======== Extrait à lire

Le monde du travail prend encore très peu en compte l'orientation et l'identité sexuelle, car on considère souvent que ces questions relèvent de la vie privée. Pourtant, "on ramène pas mal de sa vie privée dans son lieu de travail. On travaille avec des personnes, qui ont toujours deux côtés: le professionnel et le privé. On peut pas découpler les deux", estime Félix Frowein, responsable de la division "soin du corps et produits ménagers" du groupe et homosexuel. Selon lui, dire que ces questions doivent rester du domaine privé est assez artificiel. Il n'imagine plus devoir cacher son orientation sexuelle sur son lieu de travail.

On ramène pas mal de sa vie privée dans son lieu de travail. On travaille avec des personnes, qui ont toujours deux côtés: le professionnel et le privé. On peut pas découpler les deux

Félix Frowein, cadre chez Firmenich

Invitée de La Matinale de la RTS mercredi, Caroline Dayer, docteur et chercheuse en prévention des violences et discriminations, conseil pour les entreprises salue ces avancées. "On a parlé les discriminations liées au sexe, et maintenant, on met en avant les LGBTI. On voit une vraie prise de conscience. Jusqu'ici, on se concentrait sur le contexte scolaire, en raison des violences et du silence. Mais l'autre bastion, c'est le monde du travail, car beaucoup de personnes ne peuvent pas être elles-mêmes au travail", constate la spécialiste.

"Ne pas être soi-même au travail a un impact sur la santé"

================
======== Lignes de données

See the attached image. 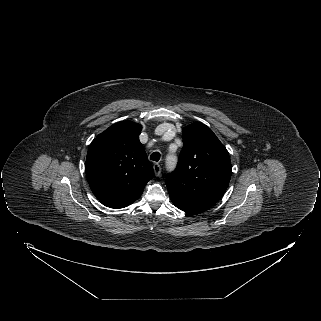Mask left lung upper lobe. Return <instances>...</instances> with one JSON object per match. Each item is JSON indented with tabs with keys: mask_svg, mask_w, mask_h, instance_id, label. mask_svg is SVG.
Instances as JSON below:
<instances>
[{
	"mask_svg": "<svg viewBox=\"0 0 321 321\" xmlns=\"http://www.w3.org/2000/svg\"><path fill=\"white\" fill-rule=\"evenodd\" d=\"M182 137L184 146L177 168L166 178L169 196L210 208L229 185V153L213 131L200 122L185 127Z\"/></svg>",
	"mask_w": 321,
	"mask_h": 321,
	"instance_id": "left-lung-upper-lobe-1",
	"label": "left lung upper lobe"
}]
</instances>
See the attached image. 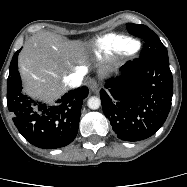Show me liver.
<instances>
[{"label": "liver", "instance_id": "1", "mask_svg": "<svg viewBox=\"0 0 187 187\" xmlns=\"http://www.w3.org/2000/svg\"><path fill=\"white\" fill-rule=\"evenodd\" d=\"M86 62L81 42L66 41L49 32L31 36L18 59L25 92L50 104L67 92V76ZM107 72L108 69H103L101 74Z\"/></svg>", "mask_w": 187, "mask_h": 187}]
</instances>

================

Consigne
Citez, dans l'extrait sur l'orientation sexuelle au travail, le passage qui va de « Félix Frowein, cadre » jusqu'à « constate la spécialiste. » inclus. Les enregistrements constituent un matériau distinct de l'extrait.

Réponse correcte
Félix Frowein, cadre chez Firmenich

Invitée de La Matinale de la RTS mercredi, Caroline Dayer, docteur et chercheuse en prévention des violences et discriminations, conseil pour les entreprises salue ces avancées. "On a parlé les discriminations liées au sexe, et maintenant, on met en avant les LGBTI. On voit une vraie prise de conscience. Jusqu'ici, on se concentrait sur le contexte scolaire, en raison des violences et du silence. Mais l'autre bastion, c'est le monde du travail, car beaucoup de personnes ne peuvent pas être elles-mêmes au travail", constate la spécialiste.